What lines in the entries hold the string "same"? List them.
____ Provided data
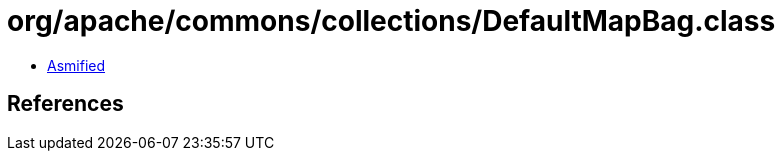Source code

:= org/apache/commons/collections/DefaultMapBag.class

 - link:DefaultMapBag-asmified.java[Asmified]

== References

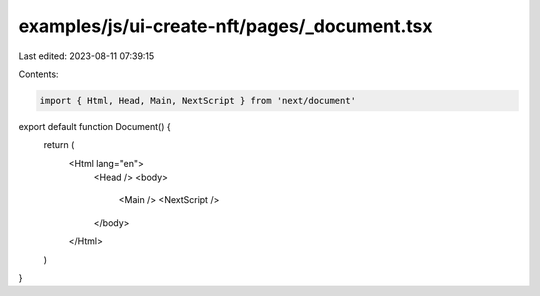 examples/js/ui-create-nft/pages/_document.tsx
=============================================

Last edited: 2023-08-11 07:39:15

Contents:

.. code-block:: tsx

    import { Html, Head, Main, NextScript } from 'next/document'

export default function Document() {
  return (
    <Html lang="en">
      <Head />
      <body>
        <Main />
        <NextScript />
      </body>
    </Html>
  )
}


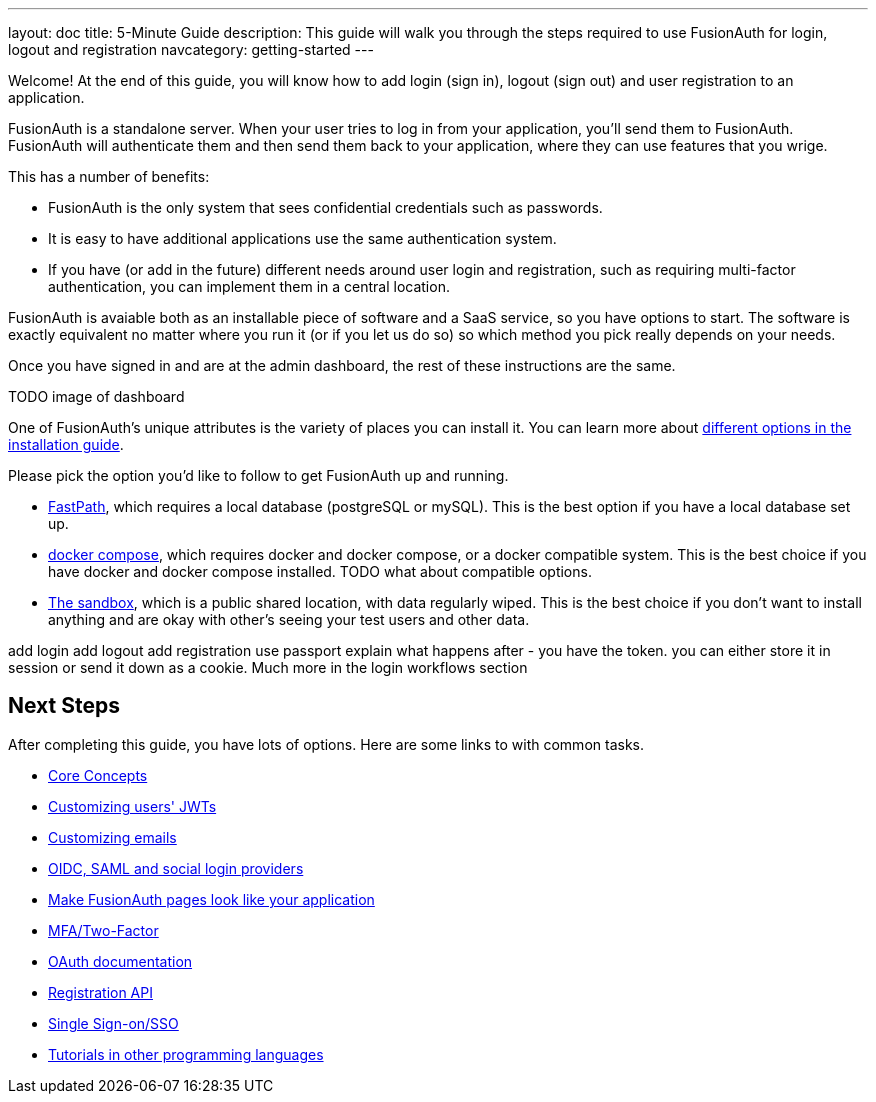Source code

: ---
layout: doc
title: 5-Minute Guide
description: This guide will walk you through the steps required to use FusionAuth for login, logout and registration
navcategory: getting-started
---

:sectnumlevels: 0

Welcome! At the end of this guide, you will know how to add login (sign in), logout (sign out) and user registration to an application.

FusionAuth is a standalone server. When your user tries to log in from your application, you'll send them to FusionAuth. FusionAuth will authenticate them and then send them back to your application, where they can use features that you wrige.

This has a number of benefits:

* FusionAuth is the only system that sees confidential credentials such as passwords.
* It is easy to have additional applications use the same authentication system.
* If you have (or add in the future) different needs around user login and registration, such as requiring multi-factor authentication, you can implement them in a central location.

FusionAuth is avaiable both as an installable piece of software and a SaaS service, so you have options to start. The software is exactly equivalent no matter where you run it (or if you let us do so) so which method you pick really depends on your needs.

Once you have signed in and are at the admin dashboard, the rest of these instructions are the same.

TODO image of dashboard

One of FusionAuth's unique attributes is the variety of places you can install it. You can learn more about link:/docs/v1/tech/installation-guide/[different options in the installation guide].

Please pick the option you'd like to follow to get FusionAuth up and running.

* link:/docs/v1/tech/getting-started/5-minute-fastpath[FastPath], which requires a local database (postgreSQL or mySQL). This is the best option if you have a local database set up.
* link:/docs/v1/tech/getting-started/5-minute-docker[docker compose], which requires docker and docker compose, or a docker compatible system. This is the best choice if you have docker  and docker compose installed. TODO what about compatible options.
* link:/docs/v1/tech/getting-started/5-minute-sandbox[The sandbox], which is a public shared location, with data regularly wiped. This is the best choice if you don't want to install anything and are okay with other's seeing your test users and other data.




add login
add logout
add registration
use passport
explain what happens after
- you have the token. you can either store it in session or send it down as a cookie. Much more in the login workflows section


== Next Steps

After completing this guide, you have lots of options. Here are some links to with common tasks.

* link:/docs/v1/tech/core-concepts/[Core Concepts]
* link:/docs/v1/tech/lambdas/jwt-populate[Customizing users' JWTs]
* link:/docs/v1/tech/email-templates[Customizing emails]
* link:/docs/v1/tech/identity-providers/[OIDC, SAML and social login providers]
* link:/docs/v1/tech/themes/[Make FusionAuth pages look like your application]
* link:/docs/v1/tech/guides/multi-factor-authentication[MFA/Two-Factor]
* link:/docs/v1/tech/oauth/[OAuth documentation]
* link:/docs/v1/tech/apis/registrations[Registration API]
* link:/docs/v1/tech/guides/single-sign-on[Single Sign-on/SSO]
* link:/docs/v1/tech/tutorials/[Tutorials in other programming languages]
________
▸ Exercise answer:
* It is easy to have additional applications use the same authentication system.
Once you have signed in and are at the admin dashboard, the rest of these instructions are the same.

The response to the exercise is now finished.